За ужином его мать, чья аристократическая бледность в равной степени связана с благородным происхождением и с постоянным недоеданием, с тем же наслаждением и радостью говорит о том, какое счастье, что на долю немцев выпали такие страдания. Мы едим картошку и капусту, потому что больше ничего нет, и члены семьи обходительно предлагают друг другу добавку, хотя, строго говоря, в этих предложениях нет ничего, кроме иронии. В этой в высшей степени культурной семье голод используется как средство получения удовольствия. Этот ужин обладает особым смыслом, потому что сейчас они доедают предпоследнюю пишущую машинку. Я ем мало – одну-две клавиши, не больше. Потом писатель возвращается к последней пишущей машинке и барокко, которого он, впрочем, не покидал, а я продолжаю свою поездку по Руру, настолько далекому от барокко, насколько это вообще возможно. В саду я встречаю двух бледных от недоедания девочек-школьниц, возвращающихся домой, – Марези назвали в честь героини новеллы Лернет-Холении[45]
, а Викторию – в честь победы над Францией в 1940-м. Но когда машина едет обратно через Дюссельдорф, мне кажется, что над темнеющими руинами города вырисовываются призрачные крылья пухлого барочного ангелочка.Месяц спустя, в Ганновере, я оказываюсь в студии художника. Мы говорим о крахе рейха и о новом немецком искусстве. Мне удалось посмотреть несколько на удивление не пострадавших выставок. Самой интересной, но не произведениями, а программой, оказалась выставка группы художников идеалистическо-коммунистических убеждений. В напечатанном изысканным шрифтом манифесте они признают, что поддерживают превращение мира в огромный профсоюз. Все существующие организации меняют названия на сложные слова с первым компонентом Werk-[46]
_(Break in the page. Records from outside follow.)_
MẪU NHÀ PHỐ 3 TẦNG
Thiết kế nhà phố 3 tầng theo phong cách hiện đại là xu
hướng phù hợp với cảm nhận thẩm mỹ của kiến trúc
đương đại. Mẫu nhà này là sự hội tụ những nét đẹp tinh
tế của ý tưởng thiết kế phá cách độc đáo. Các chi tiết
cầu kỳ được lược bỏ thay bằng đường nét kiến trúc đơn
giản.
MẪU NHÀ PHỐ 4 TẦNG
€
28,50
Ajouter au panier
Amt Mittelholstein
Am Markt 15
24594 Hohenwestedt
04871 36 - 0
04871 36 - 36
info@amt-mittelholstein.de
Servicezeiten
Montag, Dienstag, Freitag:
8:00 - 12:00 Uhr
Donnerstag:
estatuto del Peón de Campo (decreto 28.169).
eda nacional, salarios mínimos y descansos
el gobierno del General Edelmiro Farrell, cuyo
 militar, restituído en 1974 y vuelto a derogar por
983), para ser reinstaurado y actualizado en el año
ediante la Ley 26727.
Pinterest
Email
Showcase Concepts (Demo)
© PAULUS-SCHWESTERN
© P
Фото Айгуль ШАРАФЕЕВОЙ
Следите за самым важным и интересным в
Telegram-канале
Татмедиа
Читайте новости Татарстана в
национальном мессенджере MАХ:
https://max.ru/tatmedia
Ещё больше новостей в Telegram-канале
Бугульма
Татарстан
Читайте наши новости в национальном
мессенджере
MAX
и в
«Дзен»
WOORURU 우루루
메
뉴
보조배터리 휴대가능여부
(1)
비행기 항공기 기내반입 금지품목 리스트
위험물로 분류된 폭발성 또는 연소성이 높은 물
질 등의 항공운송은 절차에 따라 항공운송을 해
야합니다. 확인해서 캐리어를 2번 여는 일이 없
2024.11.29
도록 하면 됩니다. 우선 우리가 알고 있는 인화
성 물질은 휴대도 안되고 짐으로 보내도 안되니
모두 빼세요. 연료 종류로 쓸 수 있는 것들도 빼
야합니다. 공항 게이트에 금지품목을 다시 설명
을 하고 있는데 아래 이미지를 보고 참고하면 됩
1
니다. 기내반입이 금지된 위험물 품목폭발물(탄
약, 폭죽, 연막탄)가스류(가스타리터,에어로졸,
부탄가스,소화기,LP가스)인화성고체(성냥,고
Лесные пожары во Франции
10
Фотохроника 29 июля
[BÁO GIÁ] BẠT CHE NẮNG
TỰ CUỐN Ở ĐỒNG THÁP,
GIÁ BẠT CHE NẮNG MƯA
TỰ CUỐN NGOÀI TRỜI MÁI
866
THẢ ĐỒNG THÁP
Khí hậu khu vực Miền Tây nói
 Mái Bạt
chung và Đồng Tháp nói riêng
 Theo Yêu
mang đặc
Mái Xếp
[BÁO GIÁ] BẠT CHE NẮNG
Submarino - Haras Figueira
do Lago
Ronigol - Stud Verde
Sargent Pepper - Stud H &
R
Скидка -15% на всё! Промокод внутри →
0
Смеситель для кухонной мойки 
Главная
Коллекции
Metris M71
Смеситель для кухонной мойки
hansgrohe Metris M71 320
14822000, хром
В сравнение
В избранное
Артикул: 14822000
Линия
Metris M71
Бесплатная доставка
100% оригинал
. Теперь больше нет художников, только Werkleute[47], нет студий, только Werkstätte[48], нет наций, только Gewerkschaften[49]. И так далее. Еще там были программные руины. Программная руина выглядит как совершенно нереалистичная декорация с руинами на заднем плане. Перед ней – двое играющих детей и цветы. Театр низкого пошиба и больше ничего. На другой выставке самым распространенным сюжетом стали не руины, а головы разбитых классических статуй, лежащие на земле, и улыбка поверженной Моны Лизы.– Если я и пишу руины, – говорит художник из Ганновера, – то исключительно потому, что считаю их красивыми, а не потому, что это руины. Есть множество совершенно ужасных домов, которые после бомбежки стали прекрасными. Музей Ганновера в руинах выглядит особенно впечатляюще, когда солнце пробивается через разбитую крышу.
Внезапно он хватает меня за плечо. Мы смотрим на полуразрушенную улицу. Процессия черных монахинь, одно из самых чинных зрелищ в мире, проходит на фоне апофеоза бесчинства: жалких руин со звенящими трубами и балками, напоминающими виселицы.
– Когда-нибудь я напишу этот пейзаж, не потому, что это руины, а потому, что контраст «so verdammt erschutternd»[50]
.«3 февраля 1945 года, Берлин под бомбежкой». Это название главы романа, опубликованной в немецком журнале, одно из немногих свидетельств очевидца, молодого немецкого писателя, и строчки дышат недавно закончившимся страданием. В книге описывается последний день трамвайного кондуктора. Мужчина возвращается домой, там против обыкновения пусто. Дочь больна эпилепсией, с ней может случиться все что угодно. Пока американские войска движутся на Берлин, трамвайный кондуктор Макс Экерт отправляется в жуткую одиссею, которая заканчивается у станции метро, где его близкие наверняка превратились в обгоревшие до неузнаваемости трупы вместе с тысячами других людей. В припадке ярости он набрасывается на полицейского, который приветствует его словами «Хайль Гитлер!», а потом убивает выстрелом в упор. Это горький и леденящий отрывок из будущего романа «Берлинский финал»[51]
, который, видимо, станет романом о коллективном страдании, интерпретацией жуткого страдания, той бомбежки всего, чем сообща владели граждане Германии, которая все еще живет в душах людей в виде обиды, истерии, тоски и отсутствия любви.